任务内容:
1. 在这篇探针介绍中，Sylives 能标记哪一种兴奋性突触后支架蛋白？
2. 请逐字抄录这篇探针介绍中的一段文字：从含有"突触后致密区（PSD）是神经"的地方开始，抄到"架蛋白，导致成像对比度不足。"为止。

原文:

-- -- --

【Angew.Chem.】高对比度活体成像新突破：红氧化激活探针实现原生突触后支架的实时可视化

文章标题： Redox-Activated Probes Enable High-Contrast Live Imaging of Native Postsynaptic Scaffolds
通讯作者： Hans M. Maric
文章链接： https://doi.org/10.1002/anie.202519933

文章概要

引言

突触后致密区（PSD）是神经元信息处理的核心结构，其由高密度的支架蛋白、受体及信号分子组成。要理解突触可塑性与神经疾病机制，直接在活体神经元中可视化这些内源性支架蛋白至关重要。然而，现有方法存在明显局限：
基因编码荧光标签需要转染或病毒递送，可能改变细胞生理；抗体体积大且难以进入活细胞；小分子探针多针对受体而非稳定的支架蛋白，导致成像对比度不足。
为解决这些问题，作者开发了 Sylives ——一类紧凑、可逆递送、可在活体神经元中高对比度标记抑制性（gephyrin）与兴奋性（PSD‑95）突触后支架的合成荧光肽探针。

-- -- --

数据摘录:
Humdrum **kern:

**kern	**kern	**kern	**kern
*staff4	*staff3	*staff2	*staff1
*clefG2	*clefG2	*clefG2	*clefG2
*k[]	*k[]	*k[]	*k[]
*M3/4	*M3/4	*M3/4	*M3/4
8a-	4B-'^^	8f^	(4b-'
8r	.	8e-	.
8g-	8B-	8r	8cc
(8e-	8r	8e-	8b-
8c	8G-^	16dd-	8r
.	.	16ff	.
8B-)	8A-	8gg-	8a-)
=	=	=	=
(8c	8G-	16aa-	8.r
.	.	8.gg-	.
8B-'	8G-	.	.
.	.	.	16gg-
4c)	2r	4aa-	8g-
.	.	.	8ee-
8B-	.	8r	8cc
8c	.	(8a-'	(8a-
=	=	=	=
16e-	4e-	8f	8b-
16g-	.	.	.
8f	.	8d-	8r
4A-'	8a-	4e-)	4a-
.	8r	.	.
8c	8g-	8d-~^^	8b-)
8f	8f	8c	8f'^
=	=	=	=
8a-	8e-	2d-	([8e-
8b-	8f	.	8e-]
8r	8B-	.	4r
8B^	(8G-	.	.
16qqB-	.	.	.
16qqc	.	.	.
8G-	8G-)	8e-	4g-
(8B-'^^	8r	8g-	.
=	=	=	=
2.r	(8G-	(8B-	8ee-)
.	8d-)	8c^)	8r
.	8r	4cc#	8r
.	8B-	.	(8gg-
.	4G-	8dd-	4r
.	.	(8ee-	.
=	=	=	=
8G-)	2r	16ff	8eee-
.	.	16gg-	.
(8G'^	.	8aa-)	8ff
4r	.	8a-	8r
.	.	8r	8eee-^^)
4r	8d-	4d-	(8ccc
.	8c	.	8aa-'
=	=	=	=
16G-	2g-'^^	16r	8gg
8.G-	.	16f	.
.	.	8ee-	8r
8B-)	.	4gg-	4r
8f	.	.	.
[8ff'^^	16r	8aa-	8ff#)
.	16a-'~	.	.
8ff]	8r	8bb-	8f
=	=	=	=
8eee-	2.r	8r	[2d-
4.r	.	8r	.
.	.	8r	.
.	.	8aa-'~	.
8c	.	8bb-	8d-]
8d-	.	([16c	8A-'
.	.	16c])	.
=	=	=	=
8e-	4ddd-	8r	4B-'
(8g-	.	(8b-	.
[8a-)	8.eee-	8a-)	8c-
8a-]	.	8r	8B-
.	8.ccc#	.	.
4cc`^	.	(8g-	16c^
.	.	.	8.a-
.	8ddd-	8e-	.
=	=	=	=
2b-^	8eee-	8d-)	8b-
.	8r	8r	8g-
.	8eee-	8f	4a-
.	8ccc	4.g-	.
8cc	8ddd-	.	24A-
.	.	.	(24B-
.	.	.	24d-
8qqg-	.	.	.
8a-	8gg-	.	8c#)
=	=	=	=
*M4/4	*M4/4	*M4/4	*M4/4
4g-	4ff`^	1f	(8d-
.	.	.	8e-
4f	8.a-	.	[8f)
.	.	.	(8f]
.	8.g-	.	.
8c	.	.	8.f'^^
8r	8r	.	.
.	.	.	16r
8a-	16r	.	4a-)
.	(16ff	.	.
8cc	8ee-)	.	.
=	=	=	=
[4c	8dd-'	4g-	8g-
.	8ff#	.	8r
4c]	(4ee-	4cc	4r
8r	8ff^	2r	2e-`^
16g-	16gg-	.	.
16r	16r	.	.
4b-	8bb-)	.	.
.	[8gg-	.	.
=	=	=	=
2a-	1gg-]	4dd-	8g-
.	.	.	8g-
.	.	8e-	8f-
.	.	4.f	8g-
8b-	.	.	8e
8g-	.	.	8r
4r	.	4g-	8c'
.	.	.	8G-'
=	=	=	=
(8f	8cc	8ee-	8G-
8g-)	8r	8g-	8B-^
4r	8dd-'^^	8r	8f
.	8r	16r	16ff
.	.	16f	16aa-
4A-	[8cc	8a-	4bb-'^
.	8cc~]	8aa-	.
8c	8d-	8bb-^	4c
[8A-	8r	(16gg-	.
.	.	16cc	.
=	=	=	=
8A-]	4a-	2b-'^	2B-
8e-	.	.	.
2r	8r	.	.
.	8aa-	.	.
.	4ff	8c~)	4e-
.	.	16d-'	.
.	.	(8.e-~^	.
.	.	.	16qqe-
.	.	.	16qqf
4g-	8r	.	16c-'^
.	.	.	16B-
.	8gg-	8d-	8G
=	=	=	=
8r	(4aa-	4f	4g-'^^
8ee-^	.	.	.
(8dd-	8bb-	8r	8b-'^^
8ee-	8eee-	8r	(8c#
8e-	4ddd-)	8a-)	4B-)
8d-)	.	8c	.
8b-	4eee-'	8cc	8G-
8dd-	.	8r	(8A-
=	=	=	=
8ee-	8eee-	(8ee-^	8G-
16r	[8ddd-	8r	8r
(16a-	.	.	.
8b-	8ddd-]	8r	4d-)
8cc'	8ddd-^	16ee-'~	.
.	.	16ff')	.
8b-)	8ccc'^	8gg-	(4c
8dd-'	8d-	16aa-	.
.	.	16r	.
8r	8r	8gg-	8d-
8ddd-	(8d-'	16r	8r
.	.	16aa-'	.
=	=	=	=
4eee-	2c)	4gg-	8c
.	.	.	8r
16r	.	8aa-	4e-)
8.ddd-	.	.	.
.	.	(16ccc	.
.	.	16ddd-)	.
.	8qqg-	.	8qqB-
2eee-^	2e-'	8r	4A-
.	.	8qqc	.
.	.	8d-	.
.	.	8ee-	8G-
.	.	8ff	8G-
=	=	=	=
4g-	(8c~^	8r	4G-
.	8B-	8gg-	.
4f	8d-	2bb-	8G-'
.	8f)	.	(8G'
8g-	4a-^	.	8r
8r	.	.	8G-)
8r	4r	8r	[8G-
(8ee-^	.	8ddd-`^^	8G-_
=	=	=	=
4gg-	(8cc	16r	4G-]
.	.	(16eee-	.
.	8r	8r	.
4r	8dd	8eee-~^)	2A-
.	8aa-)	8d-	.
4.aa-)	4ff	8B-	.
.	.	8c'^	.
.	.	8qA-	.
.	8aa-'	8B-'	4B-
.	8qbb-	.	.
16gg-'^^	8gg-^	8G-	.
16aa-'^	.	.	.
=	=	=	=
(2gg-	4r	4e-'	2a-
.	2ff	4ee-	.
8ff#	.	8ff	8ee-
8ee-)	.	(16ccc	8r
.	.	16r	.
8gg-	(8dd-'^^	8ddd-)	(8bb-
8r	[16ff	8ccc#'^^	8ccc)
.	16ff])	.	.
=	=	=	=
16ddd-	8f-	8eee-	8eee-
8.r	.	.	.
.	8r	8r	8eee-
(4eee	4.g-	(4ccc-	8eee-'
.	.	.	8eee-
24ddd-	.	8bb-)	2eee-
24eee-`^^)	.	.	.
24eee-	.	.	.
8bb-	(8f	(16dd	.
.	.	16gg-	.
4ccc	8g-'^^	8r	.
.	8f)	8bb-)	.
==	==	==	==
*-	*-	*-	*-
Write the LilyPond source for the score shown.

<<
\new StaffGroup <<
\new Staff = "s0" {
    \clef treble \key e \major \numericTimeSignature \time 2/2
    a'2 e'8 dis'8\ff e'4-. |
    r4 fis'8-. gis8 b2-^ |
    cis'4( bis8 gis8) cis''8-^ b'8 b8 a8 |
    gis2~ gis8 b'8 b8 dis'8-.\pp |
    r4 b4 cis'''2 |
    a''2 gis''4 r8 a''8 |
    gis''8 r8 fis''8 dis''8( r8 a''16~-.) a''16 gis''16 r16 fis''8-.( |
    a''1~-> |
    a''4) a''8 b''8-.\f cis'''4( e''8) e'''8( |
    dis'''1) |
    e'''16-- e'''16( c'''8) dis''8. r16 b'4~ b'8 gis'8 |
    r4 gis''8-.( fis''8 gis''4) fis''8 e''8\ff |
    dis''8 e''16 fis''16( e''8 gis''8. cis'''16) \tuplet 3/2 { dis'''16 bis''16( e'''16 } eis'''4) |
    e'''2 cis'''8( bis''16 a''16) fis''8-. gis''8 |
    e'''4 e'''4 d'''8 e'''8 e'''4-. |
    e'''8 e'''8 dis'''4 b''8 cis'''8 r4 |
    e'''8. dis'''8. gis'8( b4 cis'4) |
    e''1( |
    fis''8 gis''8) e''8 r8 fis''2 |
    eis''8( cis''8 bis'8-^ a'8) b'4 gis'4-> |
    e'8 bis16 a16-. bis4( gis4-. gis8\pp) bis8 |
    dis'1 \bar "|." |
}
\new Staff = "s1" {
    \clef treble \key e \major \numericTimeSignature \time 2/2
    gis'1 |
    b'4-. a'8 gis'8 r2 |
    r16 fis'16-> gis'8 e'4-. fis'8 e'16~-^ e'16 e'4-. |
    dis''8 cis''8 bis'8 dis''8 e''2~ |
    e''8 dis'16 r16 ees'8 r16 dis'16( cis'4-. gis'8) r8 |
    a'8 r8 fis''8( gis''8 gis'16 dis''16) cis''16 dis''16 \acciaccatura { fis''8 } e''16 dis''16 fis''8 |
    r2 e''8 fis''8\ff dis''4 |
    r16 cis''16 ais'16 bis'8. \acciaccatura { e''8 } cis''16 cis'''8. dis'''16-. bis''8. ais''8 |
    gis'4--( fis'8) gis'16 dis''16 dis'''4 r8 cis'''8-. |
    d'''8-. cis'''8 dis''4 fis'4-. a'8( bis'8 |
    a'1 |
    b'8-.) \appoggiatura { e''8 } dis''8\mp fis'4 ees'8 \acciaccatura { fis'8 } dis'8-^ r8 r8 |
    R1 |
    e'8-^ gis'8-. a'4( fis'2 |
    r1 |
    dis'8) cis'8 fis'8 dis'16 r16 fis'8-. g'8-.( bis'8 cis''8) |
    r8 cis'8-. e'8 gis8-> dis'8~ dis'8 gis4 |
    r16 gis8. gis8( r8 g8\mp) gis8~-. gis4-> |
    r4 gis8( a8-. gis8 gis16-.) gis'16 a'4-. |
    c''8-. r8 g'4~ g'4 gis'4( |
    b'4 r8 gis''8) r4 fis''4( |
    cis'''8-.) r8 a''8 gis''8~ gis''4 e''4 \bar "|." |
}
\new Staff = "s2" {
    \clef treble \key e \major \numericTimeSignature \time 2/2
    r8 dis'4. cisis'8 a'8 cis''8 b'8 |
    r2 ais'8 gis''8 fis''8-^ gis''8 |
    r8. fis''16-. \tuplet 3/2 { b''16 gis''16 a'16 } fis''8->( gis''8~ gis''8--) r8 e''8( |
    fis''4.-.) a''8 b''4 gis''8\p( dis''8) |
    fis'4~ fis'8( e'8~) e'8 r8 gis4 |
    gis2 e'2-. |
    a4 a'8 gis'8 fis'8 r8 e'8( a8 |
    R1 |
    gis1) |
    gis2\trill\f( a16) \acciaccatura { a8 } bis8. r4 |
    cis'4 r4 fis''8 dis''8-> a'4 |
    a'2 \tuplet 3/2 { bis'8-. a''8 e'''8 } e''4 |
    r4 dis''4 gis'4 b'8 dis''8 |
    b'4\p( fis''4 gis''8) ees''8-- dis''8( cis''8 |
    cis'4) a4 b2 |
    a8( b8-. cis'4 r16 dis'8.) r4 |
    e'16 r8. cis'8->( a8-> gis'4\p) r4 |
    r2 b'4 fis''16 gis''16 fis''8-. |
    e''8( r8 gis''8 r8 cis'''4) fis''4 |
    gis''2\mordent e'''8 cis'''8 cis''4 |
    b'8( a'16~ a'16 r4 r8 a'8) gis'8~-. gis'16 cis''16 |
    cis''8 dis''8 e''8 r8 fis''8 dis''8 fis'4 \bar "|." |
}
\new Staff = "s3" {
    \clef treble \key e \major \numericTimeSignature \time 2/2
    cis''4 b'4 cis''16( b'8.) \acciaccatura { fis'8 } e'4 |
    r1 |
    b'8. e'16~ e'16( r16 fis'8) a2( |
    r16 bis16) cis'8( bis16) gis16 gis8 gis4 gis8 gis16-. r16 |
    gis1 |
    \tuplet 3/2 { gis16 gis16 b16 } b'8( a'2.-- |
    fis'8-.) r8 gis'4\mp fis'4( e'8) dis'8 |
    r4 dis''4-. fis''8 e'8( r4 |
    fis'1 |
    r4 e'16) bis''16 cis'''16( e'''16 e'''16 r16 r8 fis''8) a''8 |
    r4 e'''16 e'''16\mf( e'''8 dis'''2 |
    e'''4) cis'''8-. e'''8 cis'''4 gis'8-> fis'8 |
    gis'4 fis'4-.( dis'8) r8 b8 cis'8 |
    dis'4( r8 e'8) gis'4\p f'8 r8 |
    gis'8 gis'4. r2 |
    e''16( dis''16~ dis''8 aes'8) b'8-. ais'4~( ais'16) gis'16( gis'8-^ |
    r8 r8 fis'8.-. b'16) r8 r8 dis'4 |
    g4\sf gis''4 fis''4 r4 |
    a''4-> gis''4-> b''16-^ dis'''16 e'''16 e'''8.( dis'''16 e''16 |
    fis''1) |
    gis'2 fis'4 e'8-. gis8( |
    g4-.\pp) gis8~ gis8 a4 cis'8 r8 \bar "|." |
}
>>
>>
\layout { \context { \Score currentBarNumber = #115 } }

-- -- --

书面答案:
1. PSD‑95

2.
突触后致密区（PSD）是神经元信息处理的核心结构，其由高密度的支架蛋白、受体及信号分子组成。要理解突触可塑性与神经疾病机制，直接在活体神经元中可视化这些内源性支架蛋白至关重要。然而，现有方法存在明显局限：
基因编码荧光标签需要转染或病毒递送，可能改变细胞生理；抗体体积大且难以进入活细胞；小分子探针多针对受体而非稳定的支架蛋白，导致成像对比度不足。